Dataset entries:
=-=-=-=-=

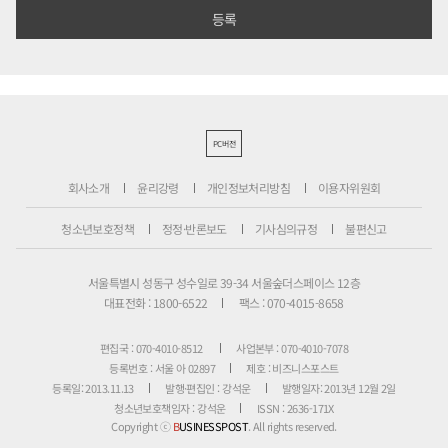
PC버전
회사소개
윤리강령
개인정보처리방침
이용자위원회
청소년보호정책
정정·반론보도
기사심의규정
불편신고
서울특별시 성동구 성수일로 39-34 서울숲더스페이스 12층
대표전화 : 1800-6522
팩스 : 070-4015-8658
편집국 : 070-4010-8512
사업본부 : 070-4010-7078
등록번호 : 서울 아 02897
제호 : 비즈니스포스트
등록일: 2013.11.13
발행·편집인 : 강석운
발행일자: 2013년 12월 2일
청소년보호책임자 : 강석운
ISSN : 2636-171X
Copyright ⓒ
B
USINESSPOST
. All rights reserved.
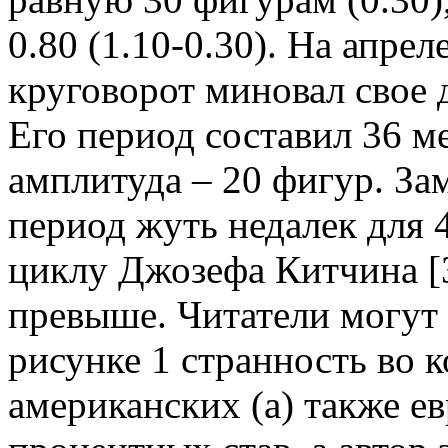
0.80 (1.10-0.30). На апре
круговорот миновал свое 
Его период составил 36 ме
амплитуда – 20 фигур. За
период жуть недалек для
циклу Джозефа Китчина [3
превыше. Читатели могут
рисунке 1 странность во 
американских (а) также е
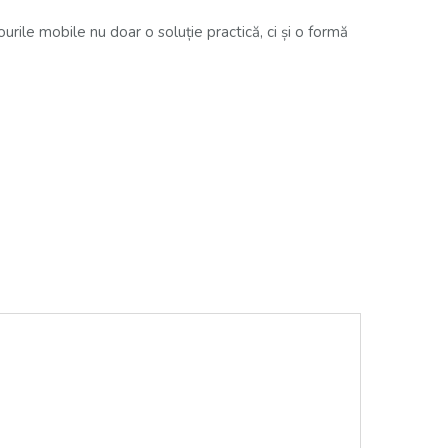
rile mobile nu doar o soluție practică, ci și o formă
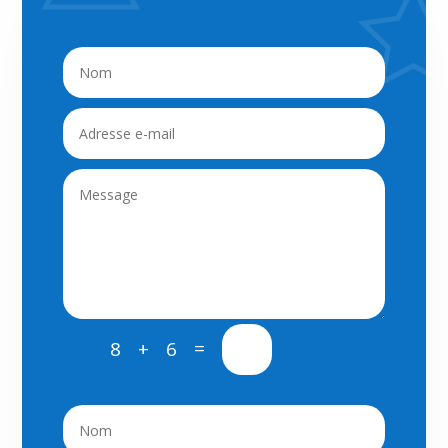
=
Envoi
8 + 6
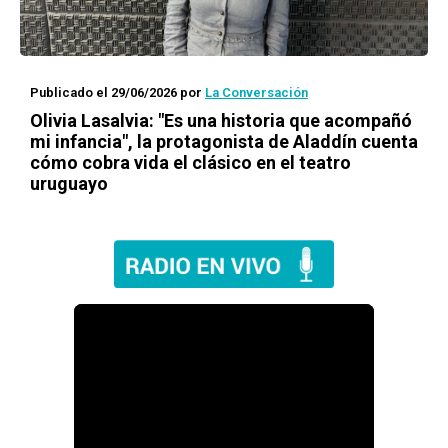
Publicado el 29/06/2026
por
La Conversación
Olivia Lasalvia: "Es una historia que acompañó
mi infancia", la protagonista de Aladdín cuenta
cómo cobra vida el clásico en el teatro
uruguayo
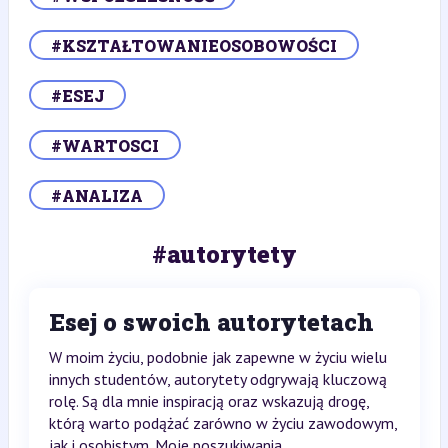
#KSZTAŁTOWANIEOSOBOWOŚCI
#ESEJ
#WARTOSCI
#ANALIZA
#autorytety
Esej o swoich autorytetach
W moim życiu, podobnie jak zapewne w życiu wielu
innych studentów, autorytety odgrywają kluczową
rolę. Są dla mnie inspiracją oraz wskazują drogę,
którą warto podążać zarówno w życiu zawodowym,
jak i osobistym. Moje poszukiwania...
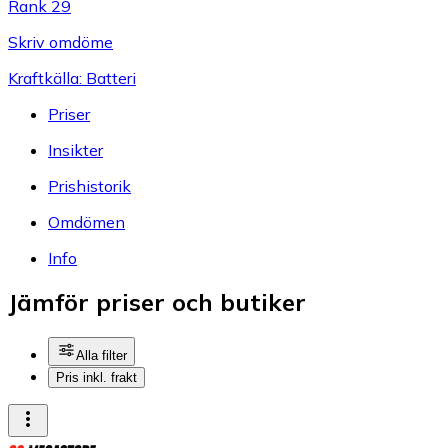
Rank 29
Skriv omdöme
Kraftkälla: Batteri
Priser
Insikter
Prishistorik
Omdömen
Info
Jämför priser och butiker
Alla filter
Pris inkl. frakt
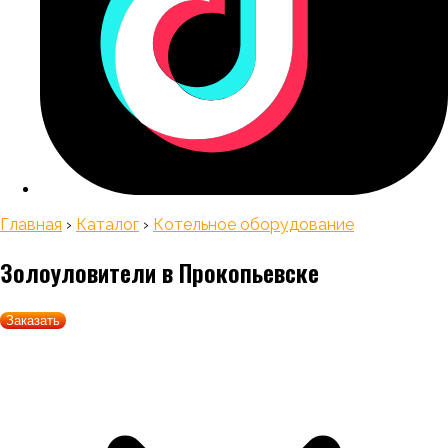
Главная
›
Каталог
›
Котельное оборудование
Золоуловители
в Прокопьевске
Заказать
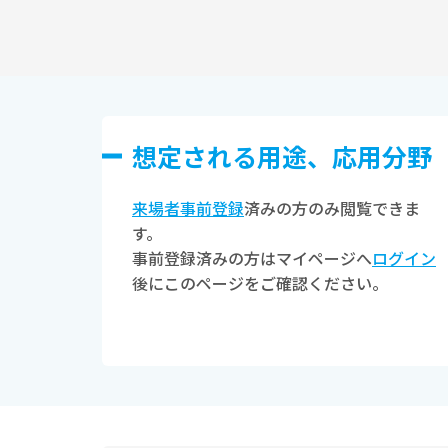
想定される⽤途、応⽤分野
来場者事前登録
済みの方のみ閲覧できま
す。
事前登録済みの方はマイページへ
ログイン
後にこのページをご確認ください。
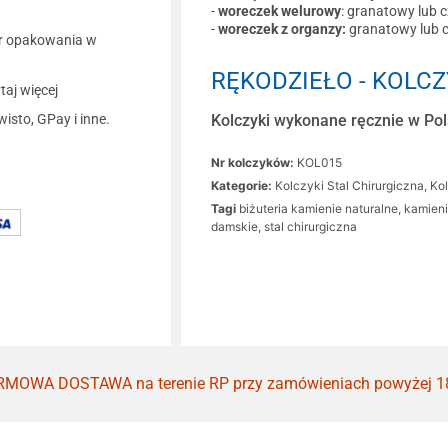
-
woreczek welurowy
: granatowy lub 
-
woreczek z organzy:
granatowy lub 
r opakowania w
RĘKODZIEŁO - KOLCZ
aj więcej
Kolczyki wykonane ręcznie w Pols
wisto, GPay i inne.
Nr kolczyków:
KOL015
Kategorie:
Kolczyki Stal Chirurgiczna
,
Ko
Tagi
biżuteria kamienie naturalne
,
kamieni
damskie
,
stal chirurgiczna
MOWA DOSTAWA na terenie RP przy zamówieniach powyżej 1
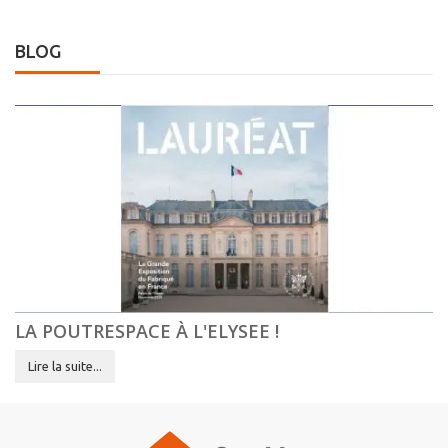
BLOG
LA POUTRESPACE À L'ELYSEE !
Lire la suite...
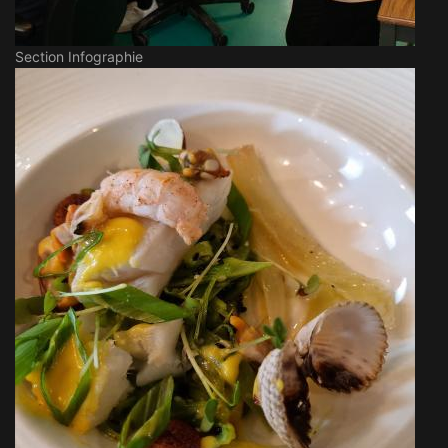
Section Infographie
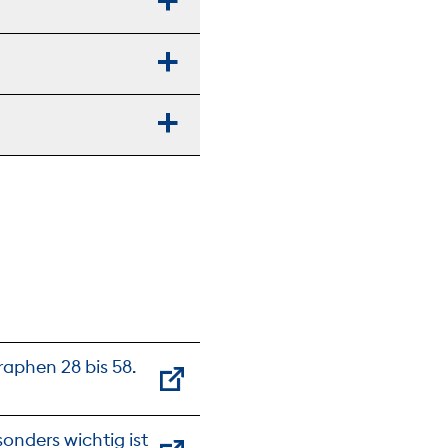
raphen 28 bis 58.
onders wichtig ist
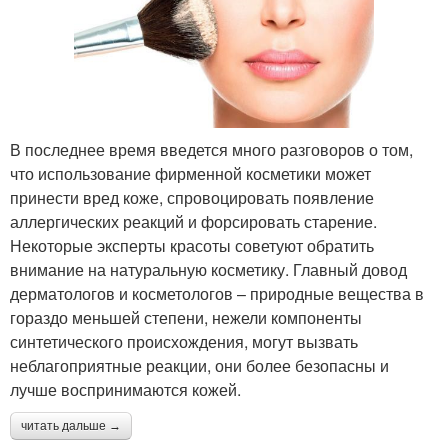
В последнее время введется много разговоров о том,
что использование фирменной косметики может
принести вред коже, спровоцировать появление
аллергических реакций и форсировать старение.
Некоторые эксперты красоты советуют обратить
внимание на натуральную косметику. Главный довод
дерматологов и косметологов – природные вещества в
гораздо меньшей степени, нежели компоненты
синтетического происхождения, могут вызвать
неблагоприятные реакции, они более безопасны и
лучше воспринимаются кожей.
читать дальше →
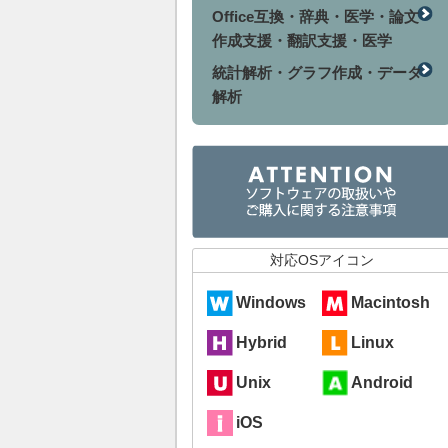
Office互換・辞典・医学・論文
作成支援・翻訳支援・医学
統計解析・グラフ作成・データ
解析
対応OSアイコン
Windows
Macintosh
Hybrid
Linux
Unix
Android
iOS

=-=-=-=-=

What is required: Above, find the line holding "Section Infographie" and the line holding "Некоторые эксперты красоты советуют обратить". Print exactly those two lines and every line between them, but no pictures.

Your response:
Section Infographie
raphen 28 bis 58.
onders wichtig ist
В последнее время введется много разговоров о том,
что использование фирменной косметики может
принести вред коже, спровоцировать появление
аллергических реакций и форсировать старение.
Некоторые эксперты красоты советуют обратить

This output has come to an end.